▸ **Action item A**: In the small area estimation excerpt, please rewrite the paragraph beginning "The incomedata data frame contains" as a short bulleted list that keeps its main facts.
▸ **Action item B**: According to the small area estimation excerpt, which package will be used to generate direct estimates?

---------- Excerpt provided

First, we load the necessary packages and data. The required package INLA is not available via a standard repository, so we include code for installation if it is not found. The survey package will be used to generate direct estimates, while dplyr and tidyr will be used for data manipulation.

library(sae)
library(SUMMER)
library(survey)
library(dplyr)
library(tidyr)
library(sf)
library(ggplot2)
if (!isTRUE(requireNamespace("INLA", quietly = TRUE))) {
  install.packages("INLA", repos=c(getOption("repos"), 
                  INLA="https://inla.r-inla-download.org/R/stable"), dep=TRUE)
}

Area level models

Artificial poverty rate example

In their vignette for the sae package, Molina and Marhuenda (2015) generate an artificial dataset on income and other related variables to illustrate the use of area level models. In this example, the objective is to estimate prevalence of poverty in Spanish counties.

data("incomedata")
data("sizeprov")
data("sizeprovedu")
povertyline <- 0.6 * median(incomedata$income) # 6557.143
incomedata$in_poverty <- as.integer(incomedata$income < povertyline)

The incomedata data frame contains information on 17199 observations of individuals in 52 Spanish provinces. Income values and sampling weights are provided for each individual along with covariate information including age group and education level. Molina and Marhuenda (2015) define the poverty line and calculate an indicator variable (which we name in_poverty) with value 1 if the corresponding income value is below the poverty line and 0 otherwise.

--------------------
---------- Data extracts

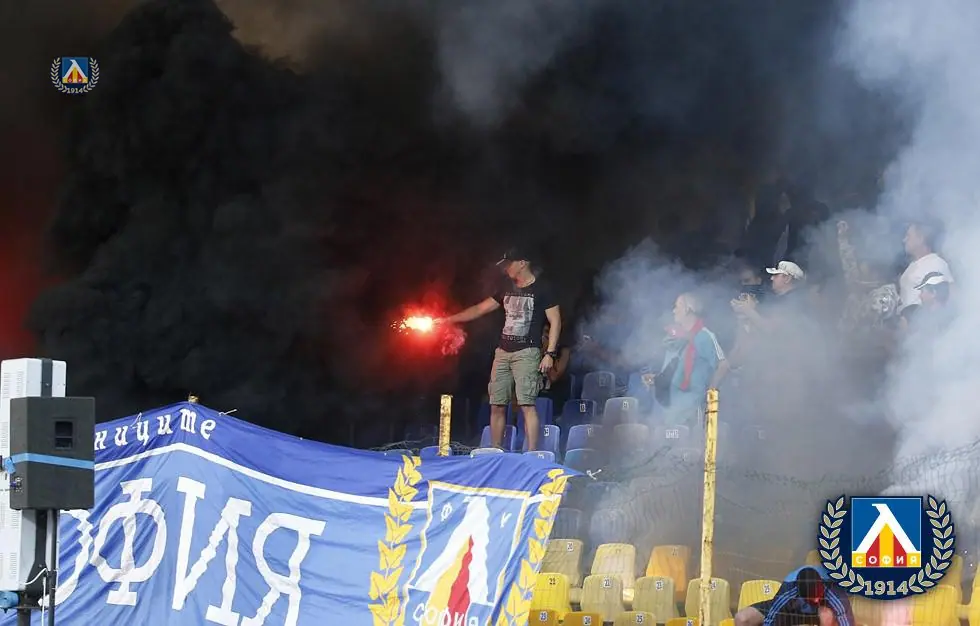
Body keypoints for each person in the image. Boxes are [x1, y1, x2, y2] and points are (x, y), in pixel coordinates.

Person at [441, 249, 560, 451]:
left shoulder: (542, 288)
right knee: (496, 404)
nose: (506, 269)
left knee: (527, 405)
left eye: (509, 264)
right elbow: (480, 309)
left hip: (527, 352)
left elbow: (555, 321)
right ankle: (496, 451)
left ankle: (532, 455)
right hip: (503, 352)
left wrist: (549, 353)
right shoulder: (506, 287)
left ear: (522, 263)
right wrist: (448, 320)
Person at [641, 292, 726, 427]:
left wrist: (709, 397)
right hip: (671, 409)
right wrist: (656, 379)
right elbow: (675, 373)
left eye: (677, 306)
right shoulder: (676, 340)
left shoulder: (704, 336)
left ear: (687, 309)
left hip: (692, 411)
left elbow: (723, 365)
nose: (673, 311)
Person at [734, 566, 854, 626]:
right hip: (789, 613)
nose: (817, 600)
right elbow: (771, 619)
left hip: (816, 616)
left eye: (818, 595)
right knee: (741, 618)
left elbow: (846, 622)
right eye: (811, 598)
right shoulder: (789, 589)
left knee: (826, 615)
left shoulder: (833, 589)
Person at [899, 219, 953, 313]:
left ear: (920, 239)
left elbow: (941, 302)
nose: (904, 240)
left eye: (908, 236)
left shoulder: (934, 263)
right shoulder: (916, 264)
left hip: (921, 321)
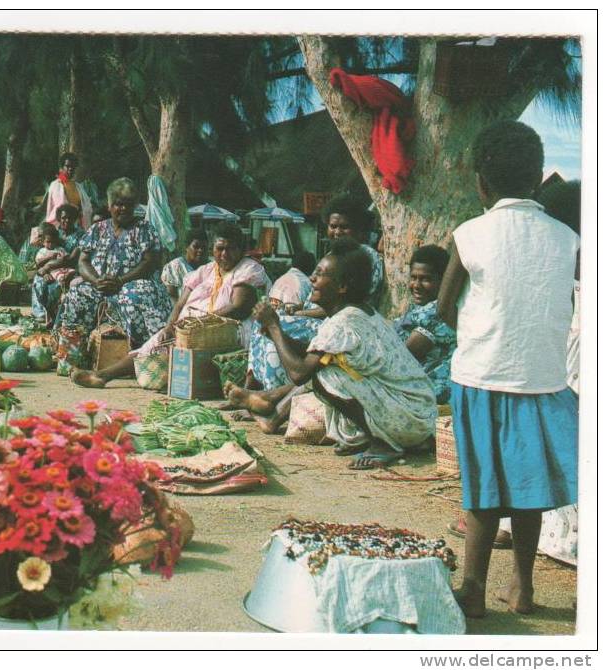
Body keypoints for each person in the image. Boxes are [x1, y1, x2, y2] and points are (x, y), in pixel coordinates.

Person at [436, 121, 578, 619]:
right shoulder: (568, 239)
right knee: (528, 487)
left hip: (481, 375)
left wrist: (479, 331)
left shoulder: (469, 233)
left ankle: (472, 585)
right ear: (539, 177)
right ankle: (522, 587)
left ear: (480, 182)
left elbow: (443, 306)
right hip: (543, 379)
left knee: (483, 488)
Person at [226, 238, 436, 468]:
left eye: (320, 274)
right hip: (418, 416)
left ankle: (384, 443)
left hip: (410, 419)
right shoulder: (358, 313)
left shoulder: (342, 323)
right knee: (325, 364)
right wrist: (274, 333)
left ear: (342, 286)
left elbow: (299, 373)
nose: (312, 279)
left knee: (325, 376)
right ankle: (274, 405)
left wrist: (275, 326)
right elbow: (311, 355)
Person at [71, 221, 270, 389]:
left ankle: (106, 375)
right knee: (154, 345)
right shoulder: (206, 270)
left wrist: (200, 323)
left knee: (175, 347)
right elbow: (180, 303)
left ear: (241, 250)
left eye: (230, 249)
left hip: (225, 329)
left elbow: (238, 307)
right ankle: (103, 375)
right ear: (213, 249)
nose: (224, 254)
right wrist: (170, 327)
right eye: (220, 249)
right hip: (190, 328)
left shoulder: (249, 269)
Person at [57, 177, 172, 348]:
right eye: (118, 204)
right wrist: (96, 281)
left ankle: (145, 351)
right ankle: (74, 351)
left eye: (128, 204)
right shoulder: (97, 229)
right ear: (110, 206)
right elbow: (83, 261)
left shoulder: (145, 229)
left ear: (135, 206)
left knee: (134, 294)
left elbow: (149, 263)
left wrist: (120, 281)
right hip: (100, 285)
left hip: (132, 284)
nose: (123, 208)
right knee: (77, 293)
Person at [246, 251, 321, 391]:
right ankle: (254, 381)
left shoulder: (284, 279)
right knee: (263, 323)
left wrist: (298, 311)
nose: (315, 277)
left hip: (306, 319)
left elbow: (322, 311)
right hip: (295, 315)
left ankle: (268, 389)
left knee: (275, 325)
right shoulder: (306, 282)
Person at [392, 245, 456, 404]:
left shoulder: (437, 312)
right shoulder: (421, 308)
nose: (416, 285)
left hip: (428, 391)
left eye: (426, 279)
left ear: (444, 281)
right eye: (413, 278)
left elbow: (402, 358)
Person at [320, 194, 384, 307]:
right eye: (333, 226)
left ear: (359, 229)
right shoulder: (332, 255)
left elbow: (354, 305)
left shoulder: (368, 257)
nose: (337, 232)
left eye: (344, 227)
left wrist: (301, 313)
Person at [31, 205, 84, 325]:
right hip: (50, 270)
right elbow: (42, 255)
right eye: (64, 218)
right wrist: (45, 271)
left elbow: (72, 259)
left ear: (75, 219)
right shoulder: (54, 232)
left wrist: (48, 267)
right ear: (59, 218)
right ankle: (40, 314)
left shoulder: (81, 235)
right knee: (39, 279)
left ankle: (55, 317)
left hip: (70, 270)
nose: (67, 220)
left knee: (55, 286)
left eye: (70, 218)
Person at [45, 152, 94, 233]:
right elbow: (55, 209)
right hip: (60, 228)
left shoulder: (78, 187)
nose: (70, 169)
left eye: (73, 167)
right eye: (67, 166)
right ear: (62, 167)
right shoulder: (55, 185)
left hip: (78, 227)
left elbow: (87, 207)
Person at [161, 228, 209, 302]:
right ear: (187, 247)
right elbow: (172, 296)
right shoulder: (176, 266)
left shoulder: (211, 267)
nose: (200, 250)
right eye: (196, 247)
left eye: (203, 247)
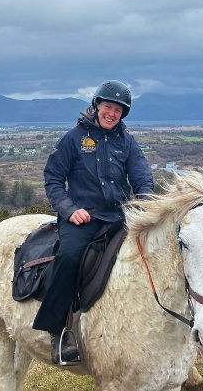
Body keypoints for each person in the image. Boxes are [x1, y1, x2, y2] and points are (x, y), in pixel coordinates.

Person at [32, 80, 155, 366]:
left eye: (118, 110)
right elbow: (53, 179)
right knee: (68, 257)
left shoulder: (128, 141)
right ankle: (59, 332)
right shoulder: (74, 138)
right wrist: (69, 209)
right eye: (108, 106)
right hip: (82, 218)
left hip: (120, 216)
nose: (112, 113)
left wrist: (148, 205)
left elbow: (142, 178)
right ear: (97, 105)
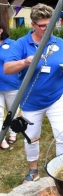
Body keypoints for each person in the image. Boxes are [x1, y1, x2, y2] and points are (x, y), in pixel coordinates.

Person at [4, 3, 63, 183]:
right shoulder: (22, 43)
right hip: (31, 101)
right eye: (42, 25)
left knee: (62, 134)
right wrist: (25, 62)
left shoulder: (58, 42)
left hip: (56, 97)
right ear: (33, 25)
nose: (47, 29)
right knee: (32, 137)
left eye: (50, 25)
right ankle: (33, 170)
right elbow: (7, 68)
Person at [0, 22, 19, 150]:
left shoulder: (13, 44)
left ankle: (13, 133)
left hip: (12, 84)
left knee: (13, 112)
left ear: (0, 30)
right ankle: (1, 139)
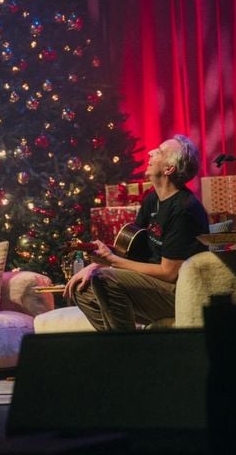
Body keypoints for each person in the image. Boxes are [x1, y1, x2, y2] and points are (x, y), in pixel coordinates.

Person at [63, 134, 209, 330]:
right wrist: (95, 265)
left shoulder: (184, 209)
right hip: (151, 283)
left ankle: (128, 345)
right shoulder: (152, 200)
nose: (151, 152)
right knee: (81, 288)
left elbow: (169, 273)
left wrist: (111, 262)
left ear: (169, 169)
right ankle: (122, 341)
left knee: (105, 279)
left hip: (177, 292)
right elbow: (130, 248)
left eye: (159, 151)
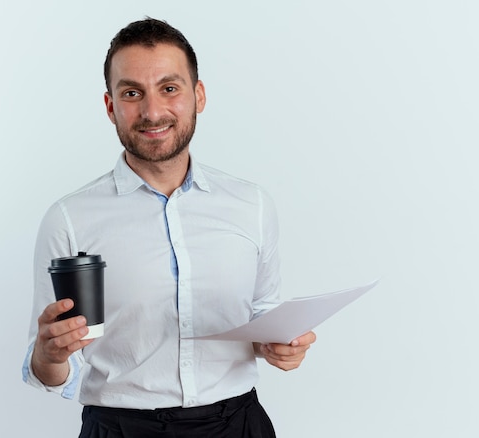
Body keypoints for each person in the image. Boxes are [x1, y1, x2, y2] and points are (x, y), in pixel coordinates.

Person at [23, 18, 316, 438]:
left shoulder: (251, 205)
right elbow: (49, 368)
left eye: (170, 88)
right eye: (131, 93)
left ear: (198, 95)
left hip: (238, 424)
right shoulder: (69, 219)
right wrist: (48, 355)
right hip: (121, 428)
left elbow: (262, 313)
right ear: (111, 107)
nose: (152, 111)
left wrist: (280, 345)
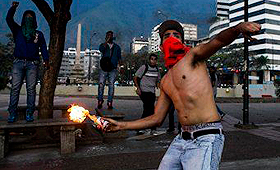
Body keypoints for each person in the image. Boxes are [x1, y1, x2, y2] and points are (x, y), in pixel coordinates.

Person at [104, 20, 261, 169]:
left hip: (207, 136)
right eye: (167, 36)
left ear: (182, 42)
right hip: (181, 138)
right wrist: (122, 126)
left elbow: (218, 41)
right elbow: (156, 118)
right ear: (160, 46)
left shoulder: (193, 57)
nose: (172, 38)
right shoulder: (165, 81)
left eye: (176, 35)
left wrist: (237, 29)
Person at [6, 1, 49, 123]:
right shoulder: (17, 30)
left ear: (34, 20)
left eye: (31, 17)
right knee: (15, 88)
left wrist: (46, 60)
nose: (29, 19)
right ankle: (12, 113)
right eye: (27, 17)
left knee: (31, 89)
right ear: (23, 19)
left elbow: (44, 48)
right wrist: (13, 8)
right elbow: (9, 19)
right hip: (18, 63)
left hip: (32, 64)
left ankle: (30, 113)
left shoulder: (38, 34)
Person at [133, 53, 161, 135]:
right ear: (149, 60)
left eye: (155, 59)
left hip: (152, 91)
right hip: (144, 90)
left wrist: (160, 87)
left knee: (150, 109)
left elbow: (158, 80)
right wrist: (138, 88)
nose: (153, 61)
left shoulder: (157, 69)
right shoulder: (144, 67)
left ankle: (148, 127)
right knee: (148, 108)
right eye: (151, 59)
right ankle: (144, 127)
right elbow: (135, 77)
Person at [97, 31, 121, 109]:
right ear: (106, 36)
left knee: (111, 85)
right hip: (103, 67)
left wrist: (120, 66)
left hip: (113, 68)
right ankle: (100, 100)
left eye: (111, 35)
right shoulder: (103, 45)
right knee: (101, 84)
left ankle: (110, 102)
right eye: (108, 35)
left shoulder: (117, 47)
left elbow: (119, 58)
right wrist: (106, 42)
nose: (109, 37)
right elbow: (101, 50)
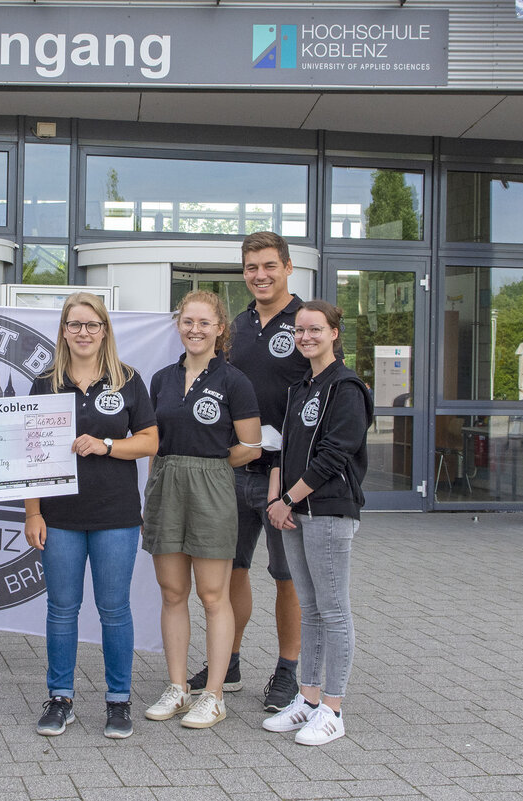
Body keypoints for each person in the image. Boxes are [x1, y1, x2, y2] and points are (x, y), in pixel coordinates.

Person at [26, 292, 158, 740]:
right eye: (75, 324)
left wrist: (105, 446)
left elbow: (149, 442)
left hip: (115, 515)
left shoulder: (128, 380)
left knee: (114, 610)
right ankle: (60, 697)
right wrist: (32, 513)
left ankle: (118, 702)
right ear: (63, 331)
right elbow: (31, 457)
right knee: (62, 610)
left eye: (92, 325)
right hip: (59, 517)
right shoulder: (45, 383)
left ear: (105, 330)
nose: (83, 333)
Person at [194, 230, 310, 714]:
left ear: (287, 267)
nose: (259, 275)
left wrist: (296, 474)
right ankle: (232, 660)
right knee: (231, 570)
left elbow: (322, 394)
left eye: (268, 266)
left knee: (288, 576)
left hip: (284, 479)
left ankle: (287, 669)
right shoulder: (235, 326)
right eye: (250, 268)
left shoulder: (307, 322)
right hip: (233, 471)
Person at [143, 291, 261, 730]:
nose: (195, 329)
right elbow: (153, 441)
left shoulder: (234, 381)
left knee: (214, 595)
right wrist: (155, 485)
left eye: (204, 322)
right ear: (178, 325)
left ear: (219, 329)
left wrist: (208, 465)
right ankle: (177, 686)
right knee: (172, 591)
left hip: (213, 485)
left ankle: (213, 694)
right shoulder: (160, 379)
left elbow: (250, 447)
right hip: (165, 485)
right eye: (188, 321)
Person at [263, 300, 372, 746]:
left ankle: (332, 709)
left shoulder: (346, 386)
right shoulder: (301, 386)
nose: (305, 337)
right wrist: (277, 498)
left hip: (327, 509)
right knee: (310, 609)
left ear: (334, 334)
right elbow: (284, 451)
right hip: (294, 512)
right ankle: (306, 700)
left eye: (314, 330)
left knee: (334, 610)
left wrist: (287, 499)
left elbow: (334, 455)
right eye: (299, 331)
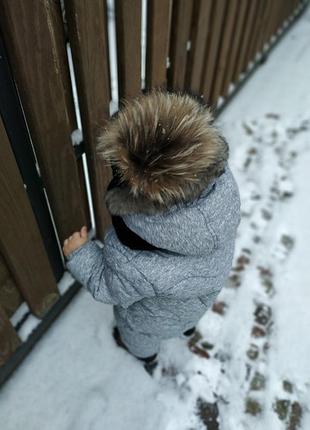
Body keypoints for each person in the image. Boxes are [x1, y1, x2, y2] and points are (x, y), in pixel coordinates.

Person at [63, 89, 241, 374]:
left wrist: (80, 254)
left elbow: (108, 286)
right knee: (185, 311)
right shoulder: (221, 190)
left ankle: (145, 356)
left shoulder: (133, 258)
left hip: (151, 319)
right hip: (201, 294)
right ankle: (186, 330)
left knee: (137, 333)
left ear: (136, 196)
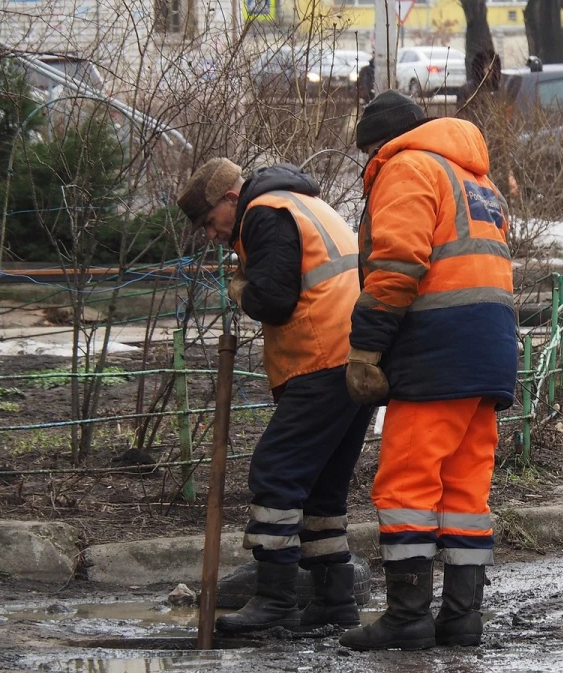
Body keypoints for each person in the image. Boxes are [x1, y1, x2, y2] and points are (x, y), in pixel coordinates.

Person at [337, 90, 517, 651]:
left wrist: (366, 348)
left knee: (407, 483)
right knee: (465, 490)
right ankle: (462, 617)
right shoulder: (475, 179)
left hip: (438, 349)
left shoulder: (406, 167)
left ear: (377, 146)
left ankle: (407, 616)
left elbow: (397, 266)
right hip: (489, 350)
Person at [177, 158, 375, 633]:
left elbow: (274, 299)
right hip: (357, 357)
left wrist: (240, 289)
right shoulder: (302, 203)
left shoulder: (263, 213)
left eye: (210, 221)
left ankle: (275, 601)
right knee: (323, 488)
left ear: (231, 198)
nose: (212, 235)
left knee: (276, 472)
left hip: (322, 357)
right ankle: (333, 599)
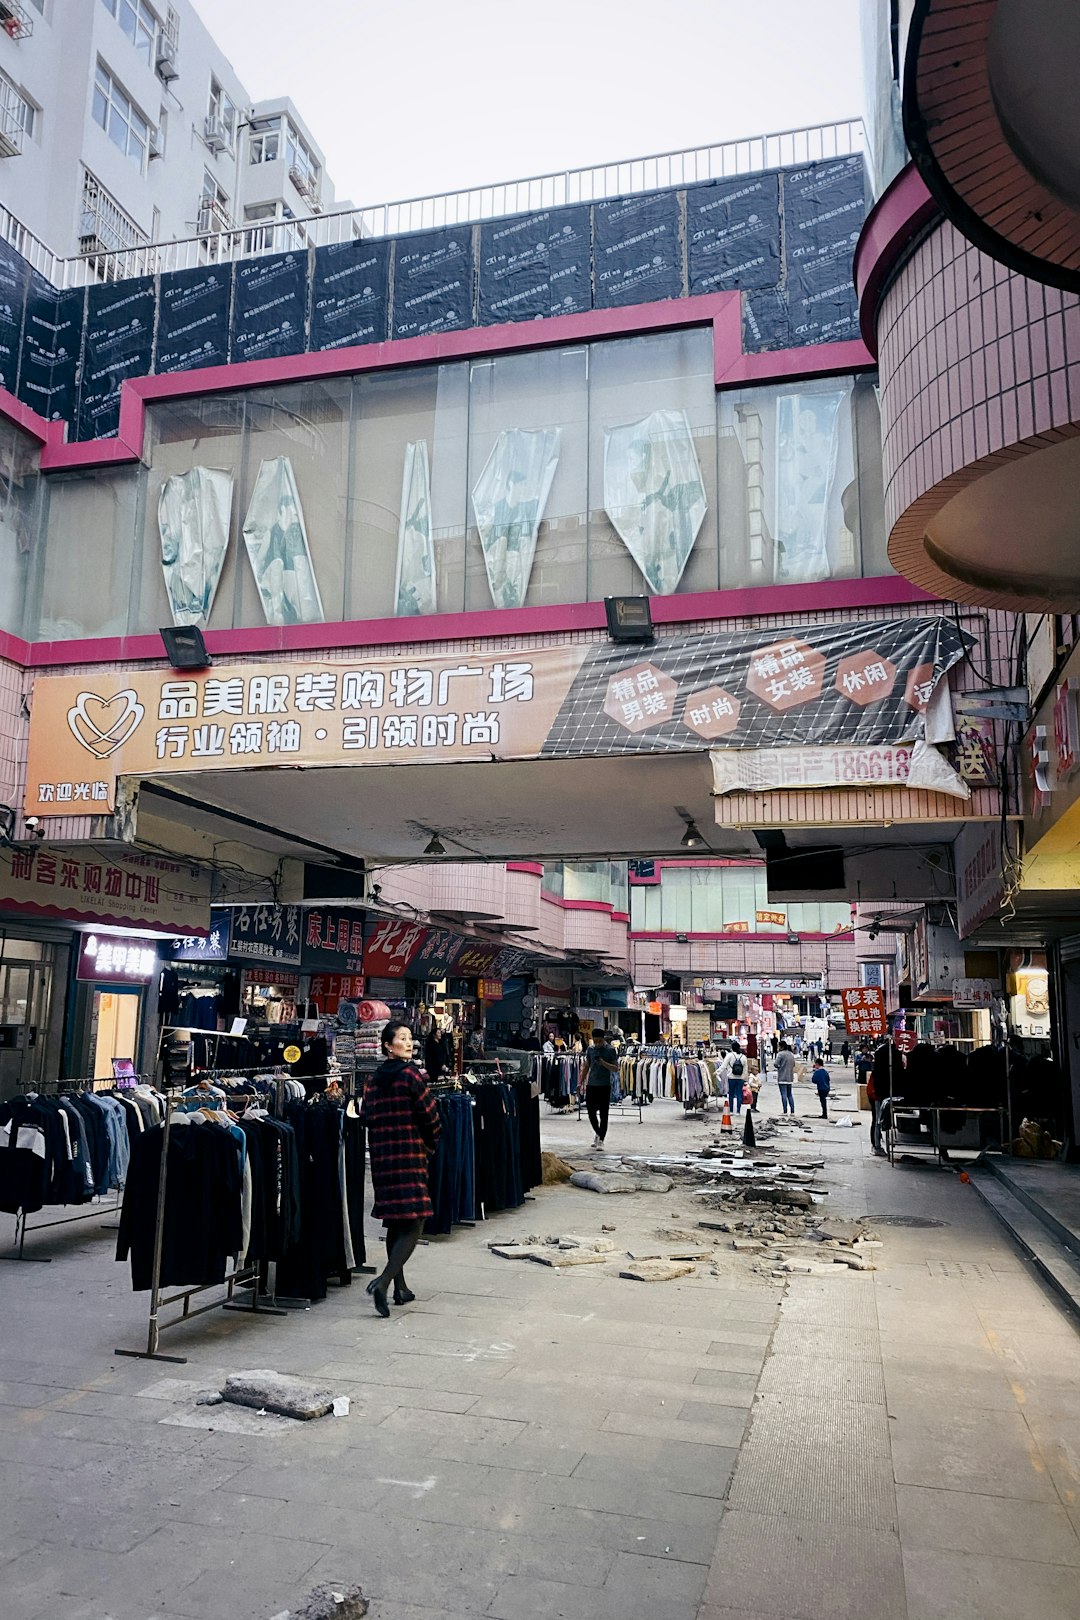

--------------------

▸ **Written answer A**:
- The incomedata data frame holds 17199 observations of individuals in 52 Spanish provinces.
- Each individual has an income value and a sampling weight, along with covariates such as age group and education level.
- Molina and Marhuenda (2015) define the poverty line and compute an indicator, named in_poverty, that is 1 when income is below the poverty line and 0 otherwise.

▸ **Written answer B**: The survey package.